Как я мог забыть. Где-то уже в августе прошлого года, потеряв вдруг на время интерес к сосенкам, он впал в хандру, почти не вставал. И в это время его посетил бывший его аспирант, а ныне тоже профессор,
Васько. И взметнулись всходы! Прежние хозяева тут сажали картошку, теперь они с Васько посадили рожь! Масштаб, конечно, не тот, что был прежде у них, но я, увы, не председатель колхоза. Зато, признаюсь со стыдом, в первый раз ежедневно и тщательно наблюдал, как всходит главная наша кормилица – озимая рожь. Сперва проклюнулись фиолетовые
“пальцы”, потом они стали раскручиваться в лист, изнутри выскочили кустики. К сожалению, неотложные дела заставили меня в начале сентября переехать в город и увезти бешено упиравшегося отца, поэтому мы лишились чудного зрелища: как ярко-зеленые озимые уходят под снег! Но перезимовали они, как утверждает отец, неплохо. Значит, надо быть готовым к страде.

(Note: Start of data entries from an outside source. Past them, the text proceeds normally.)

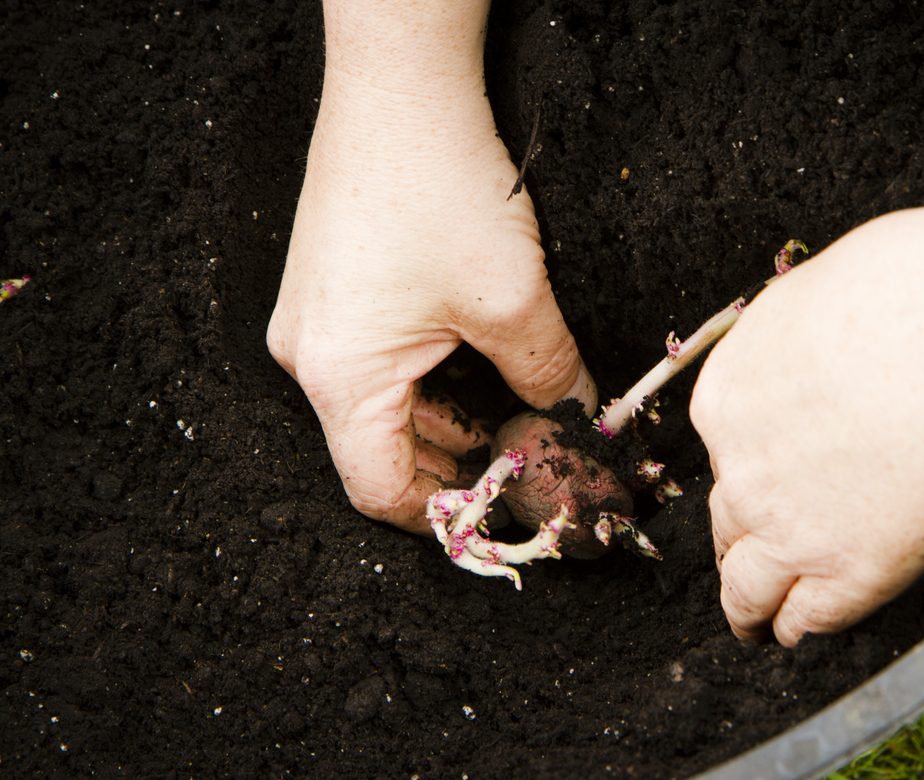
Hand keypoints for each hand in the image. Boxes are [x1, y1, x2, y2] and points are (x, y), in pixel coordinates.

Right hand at [267, 4, 593, 534]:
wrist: (399, 85)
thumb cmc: (441, 186)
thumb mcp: (514, 300)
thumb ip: (551, 378)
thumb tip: (579, 421)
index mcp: (339, 377)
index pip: (380, 489)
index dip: (444, 515)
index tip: (502, 512)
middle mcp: (309, 357)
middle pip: (378, 450)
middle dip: (454, 464)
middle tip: (520, 462)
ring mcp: (312, 322)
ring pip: (381, 407)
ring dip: (446, 419)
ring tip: (511, 413)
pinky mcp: (329, 292)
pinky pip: (375, 364)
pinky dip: (427, 379)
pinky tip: (477, 364)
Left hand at [691, 210, 923, 646]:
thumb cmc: (901, 292)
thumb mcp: (811, 300)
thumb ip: (794, 345)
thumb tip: (809, 347)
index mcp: (726, 400)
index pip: (726, 452)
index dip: (747, 472)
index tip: (762, 481)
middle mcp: (744, 473)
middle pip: (727, 521)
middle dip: (736, 542)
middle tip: (743, 561)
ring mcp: (790, 529)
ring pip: (746, 587)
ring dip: (746, 609)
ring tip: (753, 626)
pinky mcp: (850, 572)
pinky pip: (807, 615)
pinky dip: (796, 627)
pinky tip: (797, 633)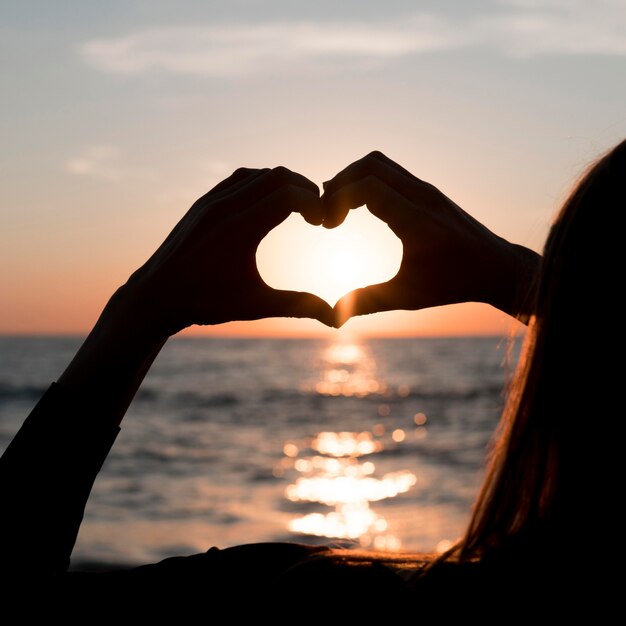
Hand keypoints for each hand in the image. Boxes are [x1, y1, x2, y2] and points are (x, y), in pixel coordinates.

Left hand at [122, 166, 334, 338]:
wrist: (155, 296)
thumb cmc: (204, 303)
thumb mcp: (254, 306)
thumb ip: (297, 305)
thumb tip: (335, 319)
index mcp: (238, 230)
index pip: (287, 195)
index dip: (315, 203)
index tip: (324, 224)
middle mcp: (223, 207)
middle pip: (277, 176)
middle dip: (305, 189)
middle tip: (317, 214)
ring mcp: (210, 201)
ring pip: (259, 174)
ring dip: (284, 184)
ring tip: (299, 208)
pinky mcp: (203, 202)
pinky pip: (240, 179)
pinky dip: (262, 183)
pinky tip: (271, 204)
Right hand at [322, 151, 538, 324]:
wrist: (496, 268)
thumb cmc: (455, 284)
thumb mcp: (409, 297)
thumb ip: (369, 300)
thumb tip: (334, 315)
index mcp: (417, 221)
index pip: (368, 187)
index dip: (338, 199)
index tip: (328, 226)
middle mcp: (423, 196)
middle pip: (369, 166)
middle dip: (339, 183)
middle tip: (326, 214)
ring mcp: (426, 190)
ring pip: (379, 163)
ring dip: (352, 178)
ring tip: (337, 207)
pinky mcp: (427, 190)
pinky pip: (390, 171)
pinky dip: (367, 180)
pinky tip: (358, 205)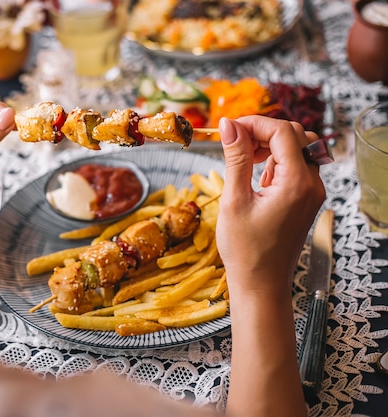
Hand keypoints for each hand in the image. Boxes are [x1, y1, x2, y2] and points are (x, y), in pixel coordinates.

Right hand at [216, 116, 325, 298]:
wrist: (262, 283)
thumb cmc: (245, 249)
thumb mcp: (235, 200)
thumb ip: (236, 158)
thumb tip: (229, 126)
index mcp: (296, 183)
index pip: (282, 132)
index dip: (253, 123)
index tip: (228, 128)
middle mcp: (312, 183)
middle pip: (294, 135)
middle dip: (263, 131)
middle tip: (234, 141)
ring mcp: (313, 191)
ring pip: (298, 147)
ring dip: (270, 144)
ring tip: (243, 158)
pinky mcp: (307, 198)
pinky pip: (297, 165)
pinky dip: (276, 160)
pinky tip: (256, 175)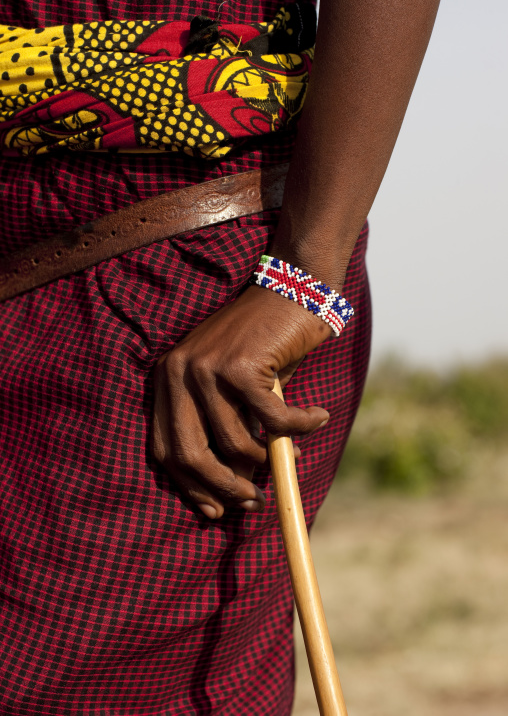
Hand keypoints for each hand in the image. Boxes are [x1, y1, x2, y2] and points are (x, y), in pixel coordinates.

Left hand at [151, 285, 331, 518]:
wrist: (289, 288)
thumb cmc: (264, 342)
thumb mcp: (233, 385)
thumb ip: (225, 425)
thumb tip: (237, 483)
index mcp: (168, 378)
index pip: (166, 448)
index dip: (190, 485)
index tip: (215, 510)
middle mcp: (179, 372)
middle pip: (190, 454)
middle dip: (223, 487)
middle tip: (253, 499)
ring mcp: (207, 368)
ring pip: (235, 442)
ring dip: (268, 459)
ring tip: (292, 457)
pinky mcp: (241, 365)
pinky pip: (273, 419)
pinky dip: (299, 426)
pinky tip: (315, 418)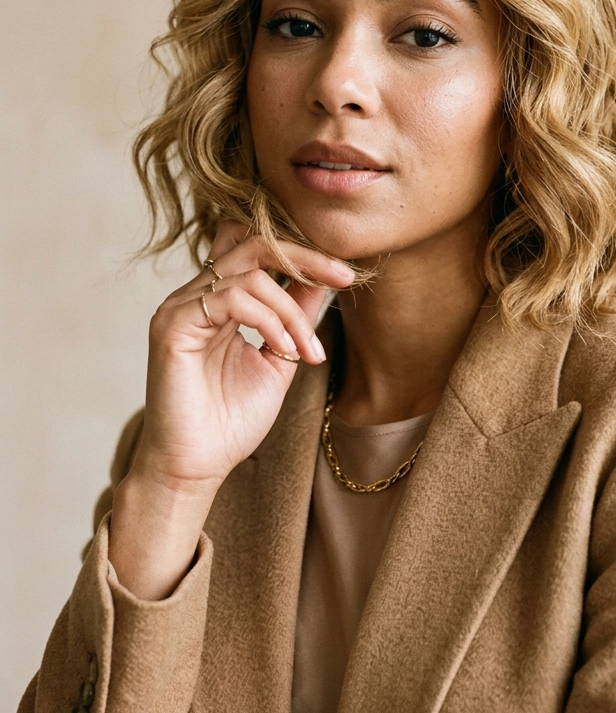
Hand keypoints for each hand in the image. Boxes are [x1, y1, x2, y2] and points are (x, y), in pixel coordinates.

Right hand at [109, 224, 353, 597]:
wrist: (196, 466)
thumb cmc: (231, 421)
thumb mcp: (280, 358)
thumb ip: (296, 317)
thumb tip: (323, 279)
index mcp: (217, 301)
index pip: (258, 251)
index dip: (303, 254)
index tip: (346, 275)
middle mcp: (195, 295)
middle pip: (253, 245)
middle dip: (305, 259)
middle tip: (343, 279)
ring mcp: (180, 307)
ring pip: (249, 274)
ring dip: (291, 311)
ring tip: (306, 352)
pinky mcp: (172, 324)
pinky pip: (230, 298)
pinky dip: (269, 320)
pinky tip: (284, 349)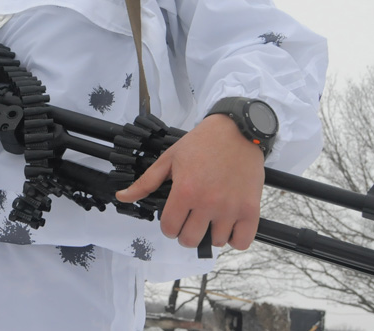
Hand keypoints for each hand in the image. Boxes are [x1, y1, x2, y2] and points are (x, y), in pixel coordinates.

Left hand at [115, 114, 264, 249]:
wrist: (237, 131)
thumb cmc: (202, 143)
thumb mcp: (169, 159)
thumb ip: (146, 182)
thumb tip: (122, 197)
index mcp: (185, 191)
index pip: (169, 228)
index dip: (168, 225)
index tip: (174, 218)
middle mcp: (207, 203)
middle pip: (190, 240)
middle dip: (186, 233)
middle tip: (190, 220)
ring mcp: (230, 208)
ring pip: (215, 242)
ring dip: (210, 233)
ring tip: (210, 217)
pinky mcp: (251, 209)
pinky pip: (242, 241)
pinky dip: (234, 238)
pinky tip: (228, 225)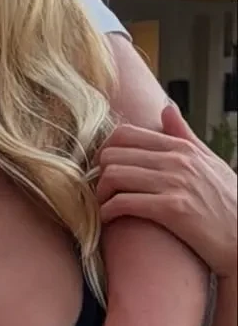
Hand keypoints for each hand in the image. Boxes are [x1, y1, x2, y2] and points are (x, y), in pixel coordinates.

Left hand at [97, 103, 236, 278]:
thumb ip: (184, 135)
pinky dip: (107, 212)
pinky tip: (109, 219)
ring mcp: (174, 183)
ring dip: (100, 193)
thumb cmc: (229, 204)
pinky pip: (123, 202)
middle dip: (99, 172)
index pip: (125, 134)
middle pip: (113, 154)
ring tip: (104, 204)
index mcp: (181, 148)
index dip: (105, 151)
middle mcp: (176, 161)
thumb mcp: (210, 162)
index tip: (104, 169)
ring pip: (114, 175)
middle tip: (100, 189)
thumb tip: (166, 106)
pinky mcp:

– Смех, конечно… – Батя горестно оглядывал это убогое поле. Все равно что адмиралу пускать лодочки в ручье. Но, каюсь, – больший размах работ нам и не освоить. Батя грустил.
К счастью, в этот момент, словно лебедушка, подплыла Нонна с кастрюлей, поставила на стол под соснами и сняла крышку. Аромат, похоже, временно отвлек отца. Мы, шумно всхлипывая, ели.
– Тебе добавки?
– Ага.
И наконец, откинулись, удовлетворенные.
– Подходяще! – Цыкнув зубом, отец произнес свою самую щедрую похвалу.
Бывает и в нашей жизни счастье: мы на даче, все вместе, любим друг друга и пока что все живы. Переглянулись…
– А помнишь, в прошлом году, – сказал я Нонне, – когда мы выносили сюда наш суп, на запах его от соседей собачка приходила, старенькая совсем? Хромала, еле уже шла – но на наш суп приходила. Нет, что ли, больше ее?
– Да вот же она! Под столом! – обрадовалась Нонна.